## BEGIN DATA SECTION

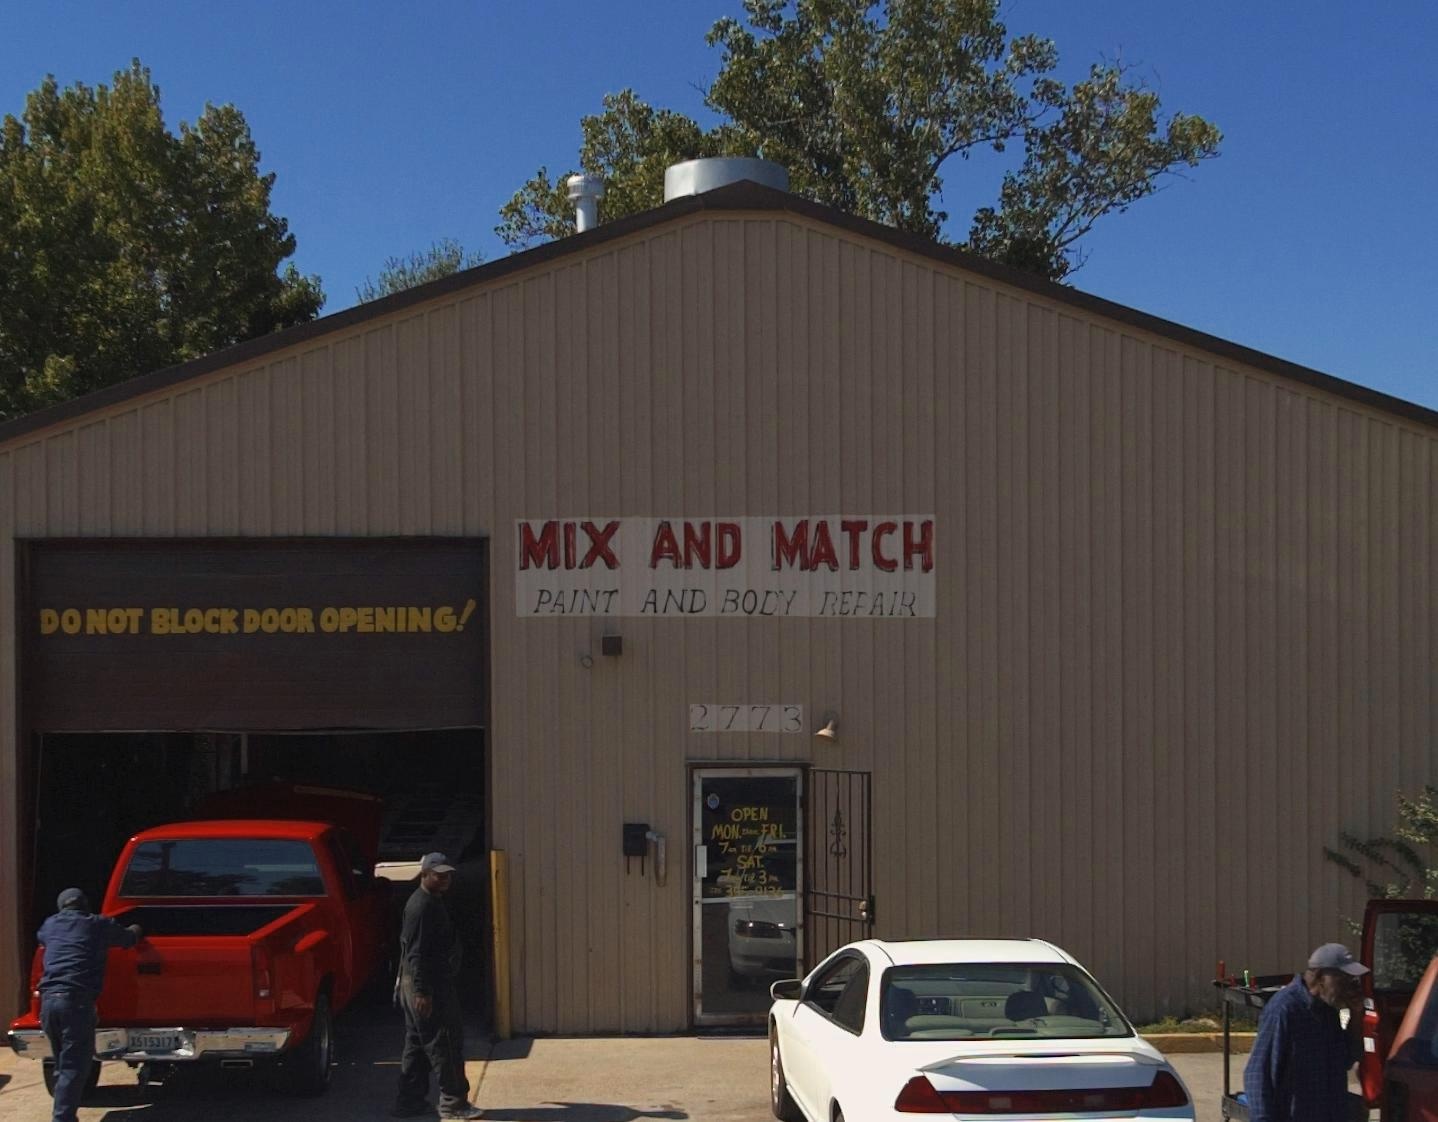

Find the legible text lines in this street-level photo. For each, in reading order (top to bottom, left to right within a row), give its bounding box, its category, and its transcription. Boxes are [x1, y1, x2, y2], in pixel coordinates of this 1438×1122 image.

[516, 517, 938, 574] BusinessName: MIX AND MATCH
[531, 586, 918, 618] BusinessName: PAINT AND BODY REPAIR
[38, 595, 480, 637] None: DO NO BLOCK DOOR OPENING!
[689, 703, 803, 733] StreetNumber: 2773
[728, 804, 770, 824] None: OPEN
[707, 821, 789, 842] None: MON.-FRI.
[715, 840, 733, 857] None: 7
[755, 838, 769, 855] None: 6
[734, 852, 767, 871] None: SAT.
[722, 882, 787, 901] None: 3*5-*136
[128, 1033, 174, 1049] None: X515317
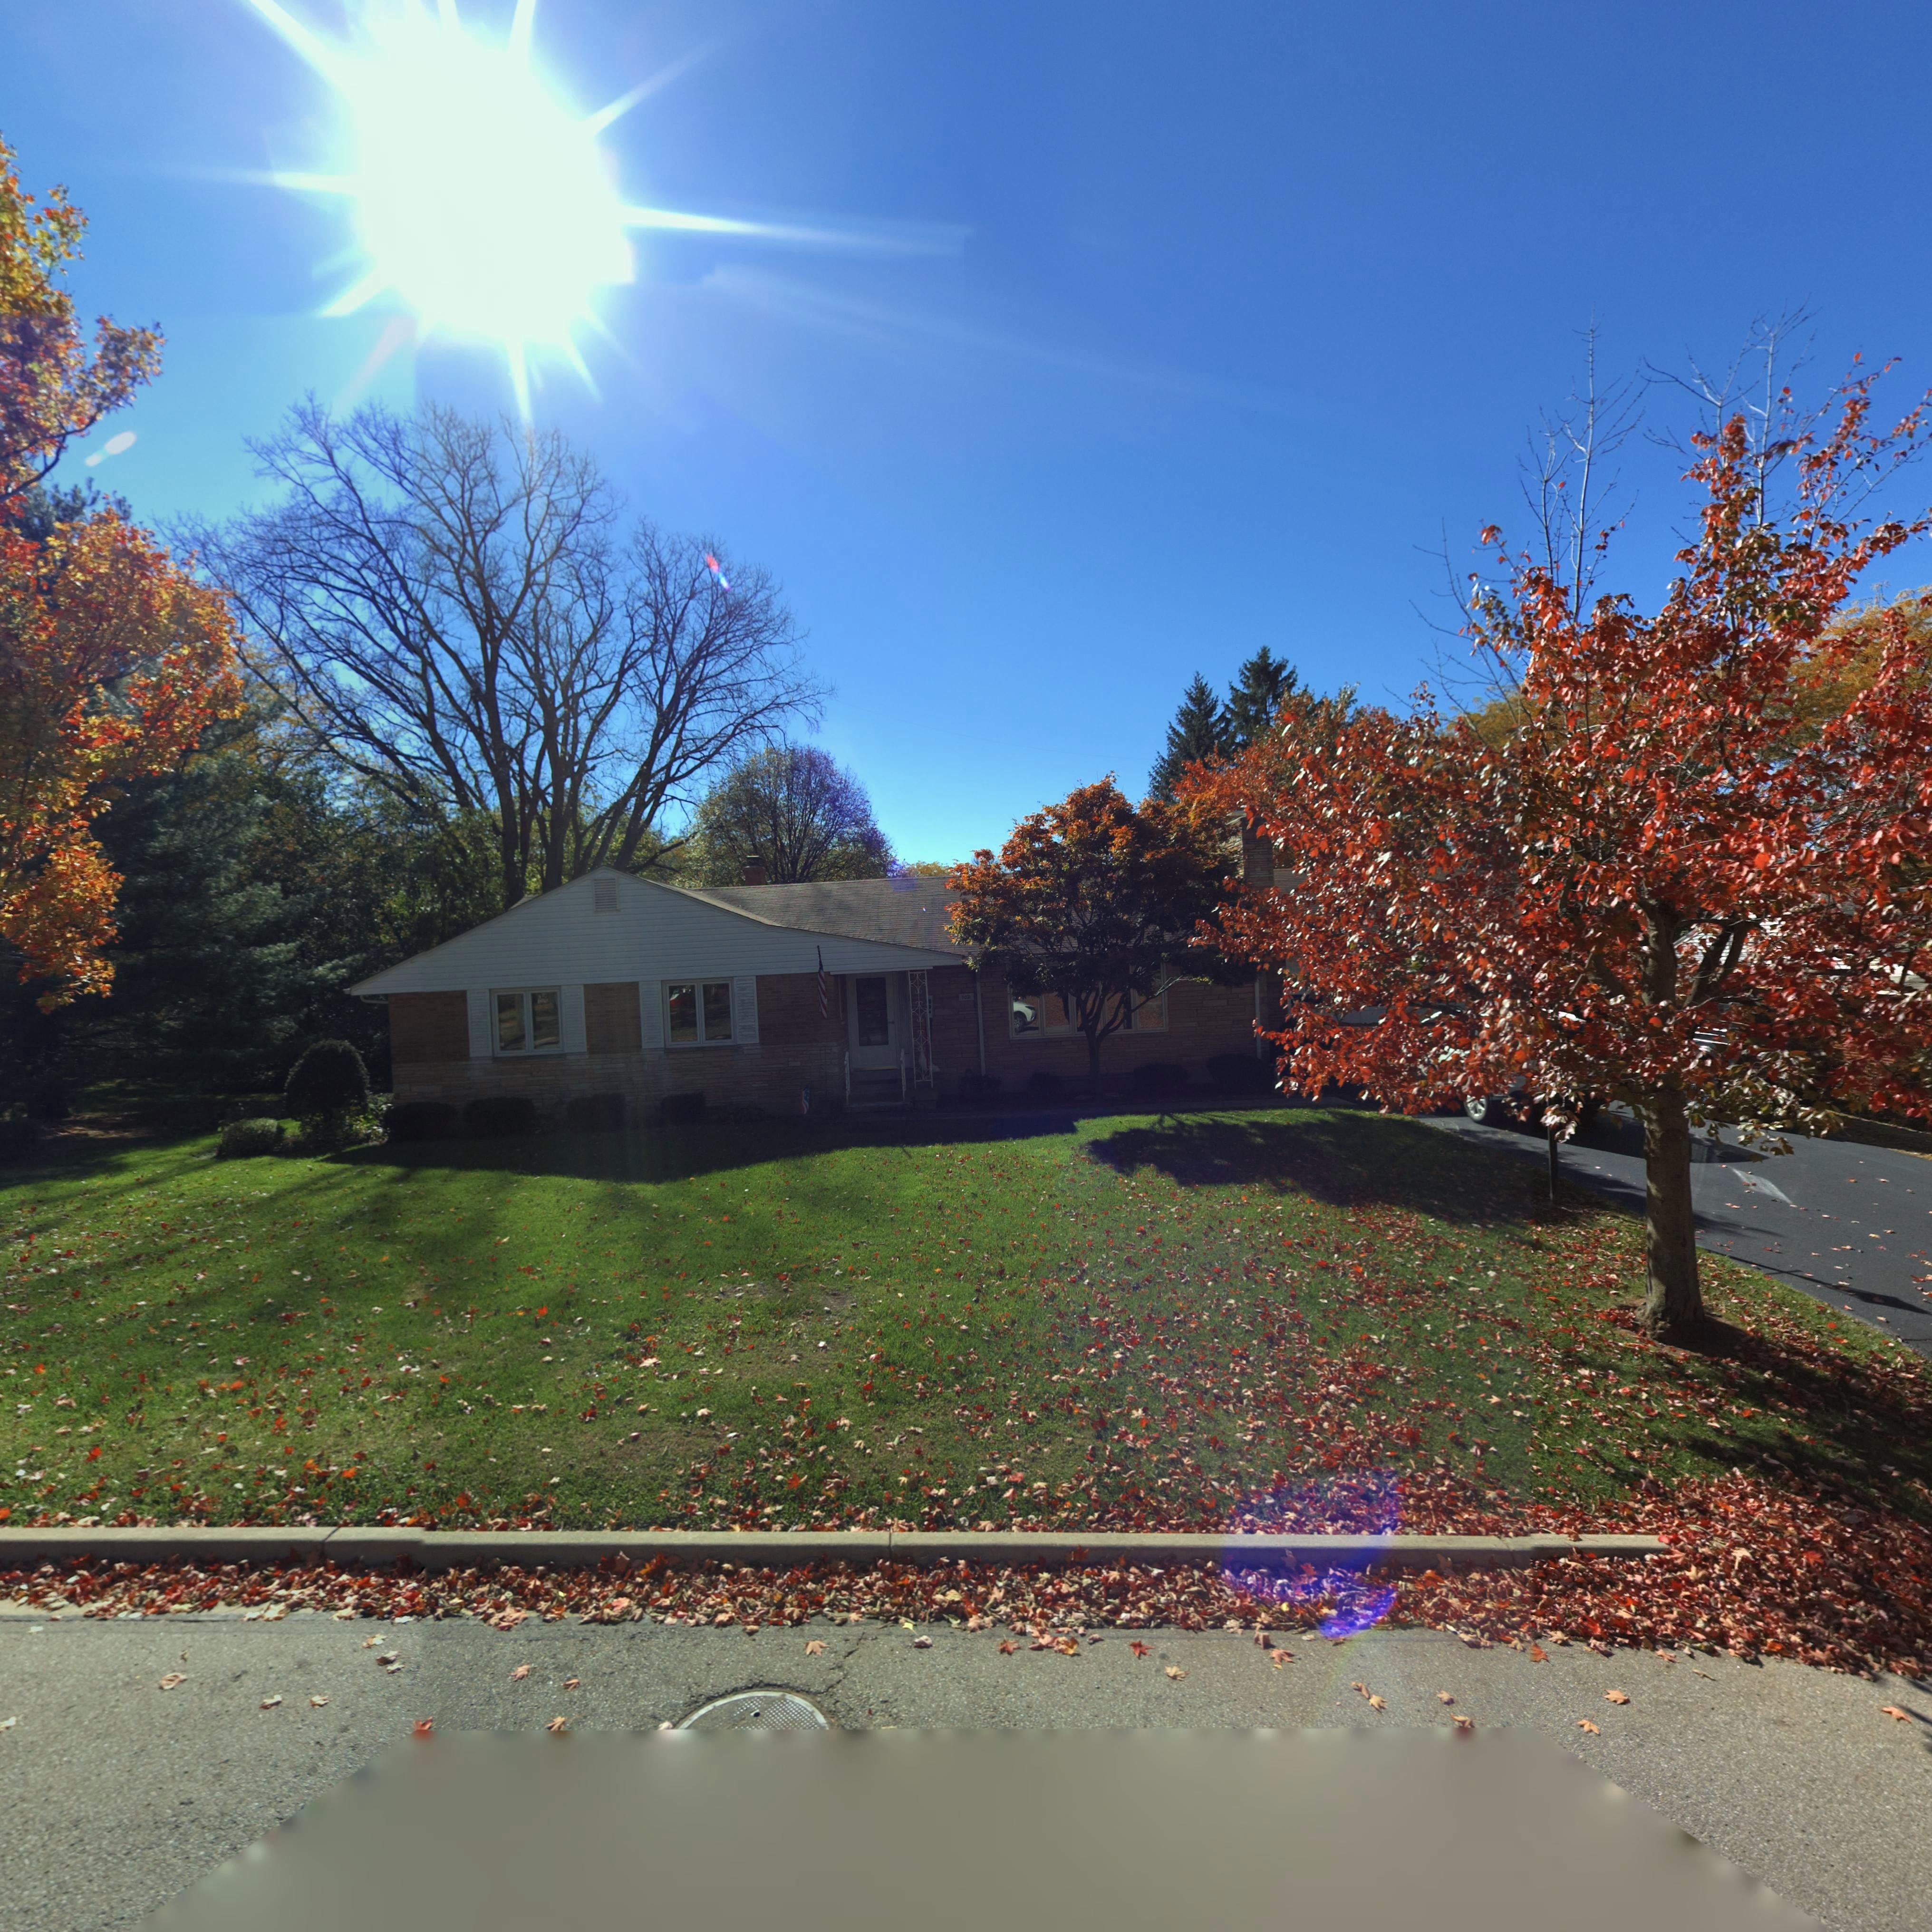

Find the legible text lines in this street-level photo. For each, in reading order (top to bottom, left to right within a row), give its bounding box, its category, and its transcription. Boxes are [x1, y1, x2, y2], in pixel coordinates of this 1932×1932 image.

[961, 994, 970, 1000] StreetNumber: 102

## END DATA SECTION

### STATED PROBLEM
Return every line of the data that contains the string "bounding".

### OUTPUT BELOW
Find the legible text lines in this street-level photo. For each, in reading order (top to bottom, left to right within a row), give its bounding box, its category, and its transcription. Boxes are [x1, y1, x2, y2], in pixel coordinates of this 1438×1122 image.
Find the legible text lines in this street-level photo. For each, in reading order (top to bottom, left to right within a row), give its bounding box, its category, and its transcription. Boxes are [x1, y1, x2, y2], in pixel coordinates of this 1932×1932 image.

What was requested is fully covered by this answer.